The first interaction mechanism supported by the slate directly mimics the binding mechanism of the Tk canvas. With this mechanism, a command can be bound to an event and an item. For example, executing
$slate bind $citem <Button-1> {puts !!}
will add a binding to citem. Whenever the mouse is clicked on item citem, the string ``!!'' is printed to the console.
In the presence of a visual hierarchy, bindings take on some subtle complications. In figure 5, for example, I want a click on either frame to be handled by the top-level item. Dragging these items should move the whole tree of items. The terminal item, however, should respond differently - in this case, I want clicking and dragging on the terminal item to create a new arrowed line and extend the end of the line to follow the cursor. Also, dragging on the text label will sometimes need to select a region of the text.
Our solution is to mark nodes of the tree: only marked nodes are able to respond to user input. Figure 6 illustrates a marked tree, in which nodes a and e are marked. With respect to any node, its root node is the root of the lowest marked sub-tree containing it. The top-level node is the root of the whole tree, and is implicitly marked. Conceptually, when an event occurs on an item, the event is propagated up the tree until it reaches a marked node, at which point the event is handled. This is illustrated at the left of figure 6: node a will handle events from itself, b, c, and d; node e will handle events from itself, f, and g.

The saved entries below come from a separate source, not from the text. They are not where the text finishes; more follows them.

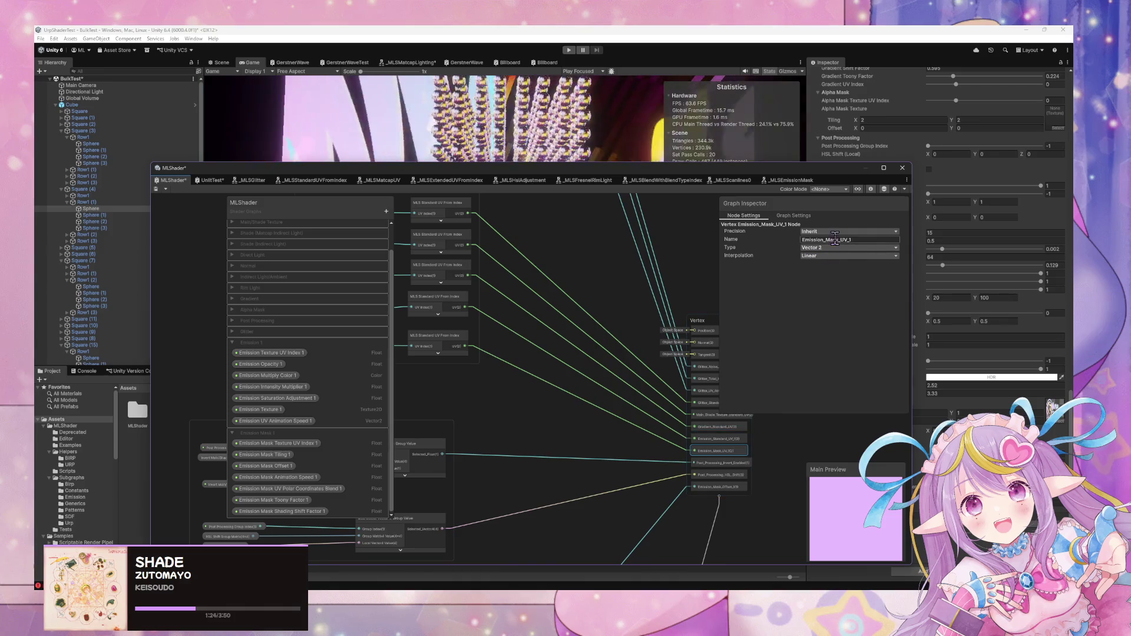
pyautogui.press('Right')
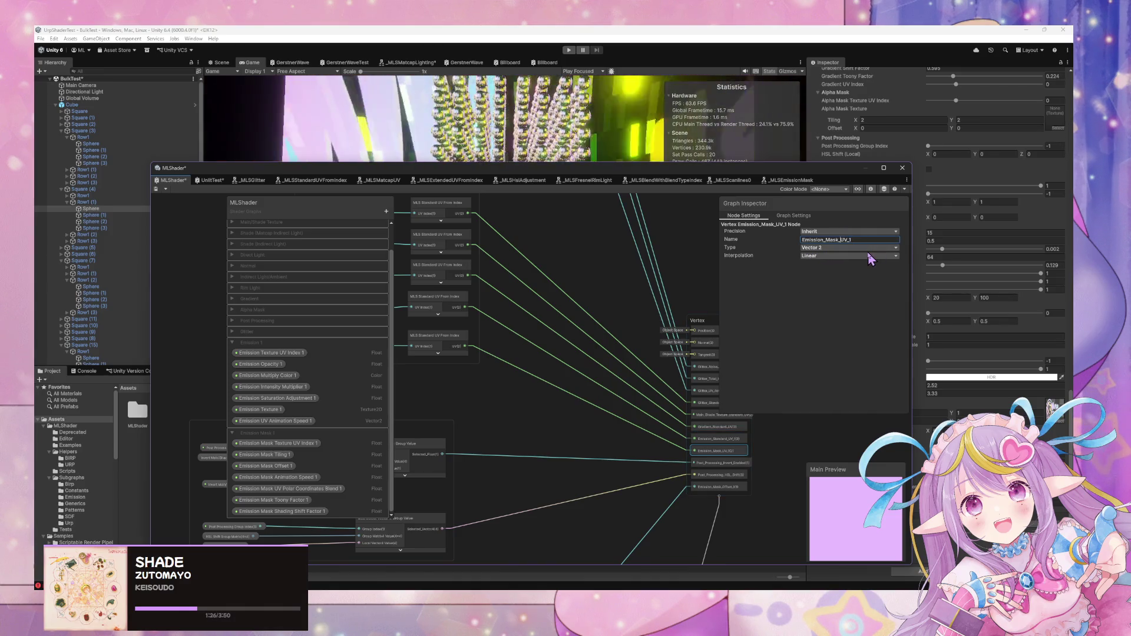
pyautogui.write('andard_')
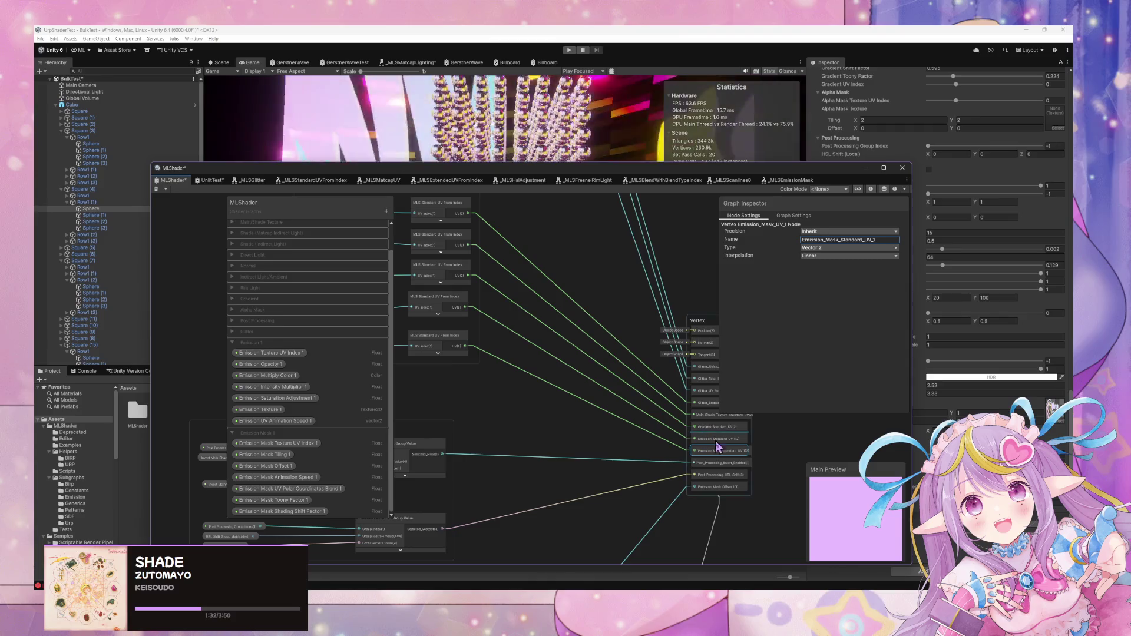
pyautogui.press('Return')
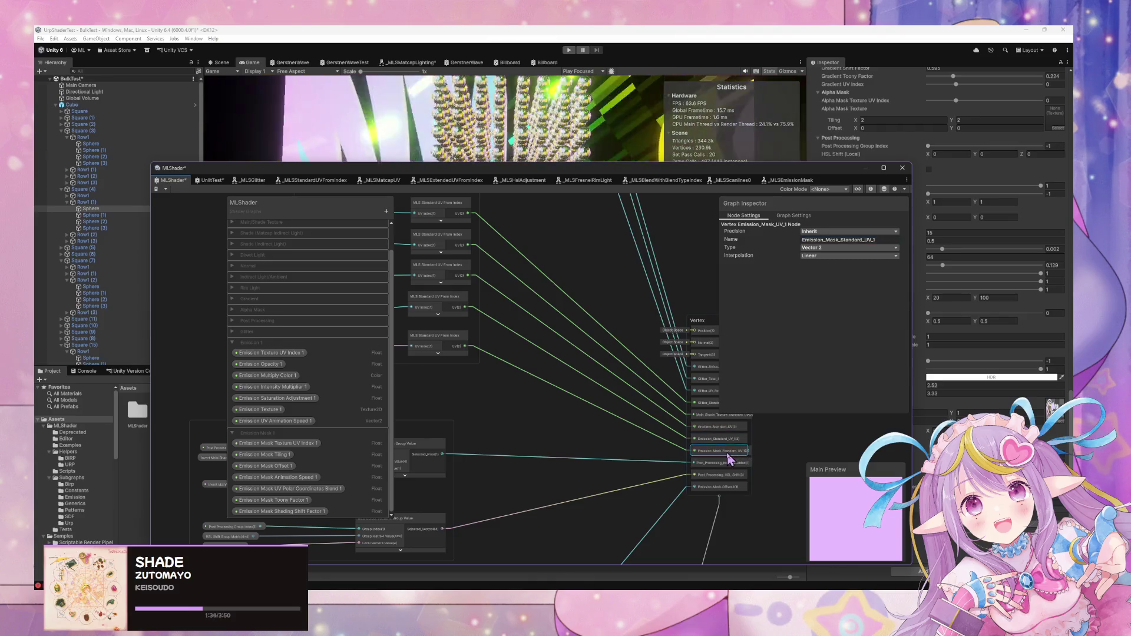
# Add an Emission_Mask_Standard_UV_1 interpolator node found by searching 'standard uv'
pyautogui.press('space')
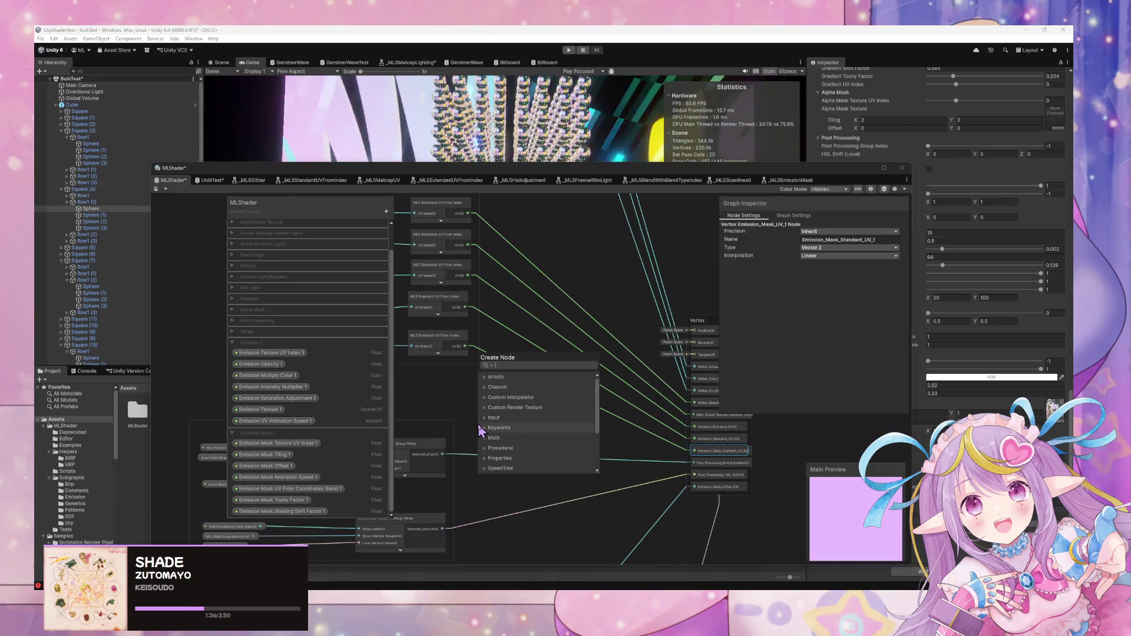
pyautogui.write('standard uv')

In the current implementation of the Slate, nodes can only be marked when they are created. Returning to our earlier example, we can create a child item of a ComplexItem that responds to user input with code such as this:
set flag [$slate createrootchild $citem rectangle 40 50 50 60 -fill red] $slate bind $flag <Button-1> {puts Foo}
Events can also be used with tags. For example, we can write
$slate bind "fred" <Button-1> {puts "Clicked fred!"}
and any top-level or marked child item tagged with fred - that is, it and the nodes for which it handles events - will respond to the event.
If used without any hierarchy, the slate thus provides the same mechanism as the canvas for event-handling. The visual hierarchy aids more complex item construction without discarding this powerful mechanism. However, the binding mechanism is low-level, and complex user interaction built on this mechanism very quickly mushrooms into spaghetti-like code.